Category: Health & Lifestyle Created on Friday, 20 April 2012 09:07 Published Date Written by GNA Hits: 315
Accra, April 19, GNA - Dr John B. K. Yabani, Accra Metropolitan Director of Health Services has attributed the annual upsurge of cholera to the fact that Ghana has compromised on quality standards in all spheres.
He explained that “In this modern era and Ghana being a middle income country and discovering oil, it is sad and repulsive that we report cholera cases every year with people dying of it”.
Speaking to the Ghana News Agency in Accra, after a half-day’s briefing session for resource persons on cholera update and public education, Dr Yabani noted that many Ghanaians had compromised on the environment, sanitation and toilets, thereby poorly handling liquid waste and preparing food for public consumption under insanitary conditions.
The resource persons were selected from the various health metropolitan offices as well as other stakeholders in the metropolis.
Dr Yabani said the country had enough bye-laws but implementation of these laws was a major challenge and called on the public not politicize issues of sanitation and allow the appropriate institutions to enforce these bye-laws.
“District Assemblies also need to be well resourced so that they could play their role effectively because this whole issue of sanitation needs to be approached inter sectorally to involve all the other key institutions or sectors”.
Dr Yabani said it was unfortunate that the country lacked a strong civil society that would exert its influence in ensuring that these laws, as well as making sure the public was educated on the need to keep their environment clean.
He urged the media to continue with their public education on frequent hand washing with soap and safe water, using latrines and not defecating in the open, cooking food thoroughly and drinking of safe water by boiling or chlorinating.
Cholera is caused by a bacterium called Vibrio cholera and could stay in a house fly for 14 days.
People contract cholera through drinking or eating food that is contaminated with the vibrio cholera. Cholera germs are found in faeces of an infected person and spread when the faeces of an infected person gets into the drinking water or food people eat.
Accra Metropolis currently has recorded over 1,000 cases of cholera with about 17 confirmed deaths as against 3,000 cases and 24 deaths recorded within the same period last year due to preventive measures put in place.

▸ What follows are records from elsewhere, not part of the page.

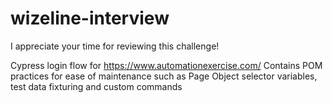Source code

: # wizeline-interview

I appreciate your time for reviewing this challenge!

Cypress login flow for https://www.automationexercise.com/
Contains POM practices for ease of maintenance such as Page Object selector variables, test data fixturing and custom commands
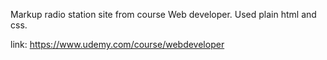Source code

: Markup radio station site from course Web developer. 
Used plain html and css.

link: https://www.udemy.com/course/webdeveloper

Dr Yabani cautioned the public to be cautious of what they eat and drink at funerals explaining that the condition under which such mass food production was made could not be guaranteed.
He bemoaned the practice of selling food along drains and the poor conditions under which food is prepared and noted that clean and hygienic surroundings were the responsibility of all and warned the public against buying from the streets.
“Most of these hawkers hardly wash their hands after visiting places of convenience and sell contaminated food and water to their clients,” he added.